Output the records below again, precisely as they are written.

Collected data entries
***

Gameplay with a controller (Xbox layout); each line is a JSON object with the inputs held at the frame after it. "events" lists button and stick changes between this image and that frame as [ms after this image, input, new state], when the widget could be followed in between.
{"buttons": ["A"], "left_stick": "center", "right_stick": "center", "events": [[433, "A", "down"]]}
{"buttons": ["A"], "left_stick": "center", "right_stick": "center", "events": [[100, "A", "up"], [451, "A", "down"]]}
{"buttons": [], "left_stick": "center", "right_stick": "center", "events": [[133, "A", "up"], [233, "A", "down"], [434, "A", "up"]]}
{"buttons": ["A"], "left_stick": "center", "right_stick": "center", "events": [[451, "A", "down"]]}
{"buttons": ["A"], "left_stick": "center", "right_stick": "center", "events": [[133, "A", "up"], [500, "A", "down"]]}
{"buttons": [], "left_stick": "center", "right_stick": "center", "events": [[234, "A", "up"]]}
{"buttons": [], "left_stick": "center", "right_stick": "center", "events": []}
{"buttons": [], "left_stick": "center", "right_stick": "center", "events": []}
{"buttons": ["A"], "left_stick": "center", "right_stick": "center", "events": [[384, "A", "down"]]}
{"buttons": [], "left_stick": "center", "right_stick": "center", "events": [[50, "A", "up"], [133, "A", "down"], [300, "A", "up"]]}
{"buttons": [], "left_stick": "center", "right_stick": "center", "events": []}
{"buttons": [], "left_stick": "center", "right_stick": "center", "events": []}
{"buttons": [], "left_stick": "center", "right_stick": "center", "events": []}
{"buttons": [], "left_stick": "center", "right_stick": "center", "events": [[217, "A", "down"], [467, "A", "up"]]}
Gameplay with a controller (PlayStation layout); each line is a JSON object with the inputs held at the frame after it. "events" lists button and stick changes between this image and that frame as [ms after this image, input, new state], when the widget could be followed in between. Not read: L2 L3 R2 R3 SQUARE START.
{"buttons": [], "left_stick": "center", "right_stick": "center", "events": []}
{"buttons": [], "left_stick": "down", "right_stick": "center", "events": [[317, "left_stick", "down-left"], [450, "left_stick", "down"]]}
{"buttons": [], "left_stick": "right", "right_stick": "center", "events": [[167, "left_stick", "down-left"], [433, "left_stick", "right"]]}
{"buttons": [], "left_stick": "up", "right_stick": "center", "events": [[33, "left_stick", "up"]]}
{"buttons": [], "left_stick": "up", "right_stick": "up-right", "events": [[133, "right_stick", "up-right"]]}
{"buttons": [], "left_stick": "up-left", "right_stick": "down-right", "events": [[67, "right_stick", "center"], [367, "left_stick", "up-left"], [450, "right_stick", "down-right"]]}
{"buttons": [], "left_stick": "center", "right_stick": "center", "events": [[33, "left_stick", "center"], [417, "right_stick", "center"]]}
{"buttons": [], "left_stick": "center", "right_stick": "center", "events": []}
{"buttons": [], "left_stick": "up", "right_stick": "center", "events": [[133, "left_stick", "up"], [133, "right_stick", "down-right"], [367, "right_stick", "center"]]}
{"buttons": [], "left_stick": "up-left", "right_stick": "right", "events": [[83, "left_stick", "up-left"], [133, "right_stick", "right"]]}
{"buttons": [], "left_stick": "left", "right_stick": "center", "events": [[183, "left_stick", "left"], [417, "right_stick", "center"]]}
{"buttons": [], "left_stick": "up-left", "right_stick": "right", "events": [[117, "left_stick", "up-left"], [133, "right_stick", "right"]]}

***

--- OUTPUT BELOW ---
Gameplay with a controller (Xbox layout); each line is a JSON object with the inputs held at the frame after it. "events" lists button and stick changes between this image and that frame as [ms after this image, input, new state], when the widget could be followed in between.
{"buttons": ["A"], "left_stick": "center", "right_stick": "center", "events": [[433, "A", "down"]]}
{"buttons": ["A"], "left_stick": "center", "right_stick": "center", "events": [[100, "A", "up"], [451, "A", "down"]]}
{"buttons": [], "left_stick": "center", "right_stick": "center", "events": [[133, "A", "up"], [233, "A", "down"], [434, "A", "up"]]}
{"buttons": ["A"], "left_stick": "center", "right_stick": "center", "events": [[451, "A", "down"]]}
{"buttons": ["A"], "left_stick": "center", "right_stick": "center", "events": [[133, "A", "up"], [500, "A", "down"]]}
{"buttons": [], "left_stick": "center", "right_stick": "center", "events": [[234, "A", "up"]]}
{"buttons": [], "left_stick": "center", "right_stick": "center", "events": []}
{"buttons": [], "left_stick": "center", "right_stick": "center", "events": []}
{"buttons": ["A"], "left_stick": "center", "right_stick": "center", "events": [[384, "A", "down"]]}
{"buttons": [], "left_stick": "center", "right_stick": "center", "events": [[50, "A", "up"], [133, "A", "down"], [300, "A", "up"]]}
{"buttons": [], "left_stick": "center", "right_stick": "center", "events": []}
{"buttons": [], "left_stick": "center", "right_stick": "center", "events": []}
{"buttons": [], "left_stick": "center", "right_stick": "center", "events": []}
{"buttons": [], "left_stick": "center", "right_stick": "center", "events": [[217, "A", "down"], [467, "A", "up"]]}
Gameplay with a controller (PlayStation layout); each line is a JSON object with the inputs held at the frame after it. "events" lists button and stick changes between this image and that frame as [ms after this image, input, new state], when the widget could be followed in between. Not read: L2 L3 R2 R3 SQUARE START.
{"buttons": [], "left_stick": "center", "right_stick": "center", "events": []}
{"buttons": [], "left_stick": "down", "right_stick": "center", "events": [[317, "left_stick", "down-left"], [450, "left_stick", "down"]]}
{"buttons": [], "left_stick": "right", "right_stick": "center", "events": [[167, "left_stick", "down-left"], [433, "left_stick", "right"]]}
{"buttons": [], "left_stick": "up", "right_stick": "center", "events": [[33, "left_stick", "up"]]}
{"buttons": [], "left_stick": "up", "right_stick": "up-right", "events": [[133, "right_stick", "up-right"]]}
{"buttons": [], "left_stick": "up-left", "right_stick": "down-right", "events": [[67, "right_stick", "center"], [367, "left_stick", "up-left"], [450, "right_stick", "down-right"]]}
{"buttons": [], "left_stick": "center", "right_stick": "center", "events": [[33, "left_stick", "center"], [417, "right_stick", "center"]]}
{"buttons": [], "left_stick": "center", "right_stick": "center", "events": []}
{"buttons": [], "left_stick": "up", "right_stick": "center", "events": [[133, "left_stick", "up"], [133, "right_stick", "down-right"], [367, "right_stick", "center"]]}
{"buttons": [], "left_stick": "up-left", "right_stick": "right", "events": [[83, "left_stick", "up-left"], [133, "right_stick", "right"]]}
{"buttons": [], "left_stick": "left", "right_stick": "center", "events": [[183, "left_stick", "left"], [417, "right_stick", "center"]]}
{"buttons": [], "left_stick": "up-left", "right_stick": "right", "events": [[117, "left_stick", "up-left"], [133, "right_stick", "right"]]}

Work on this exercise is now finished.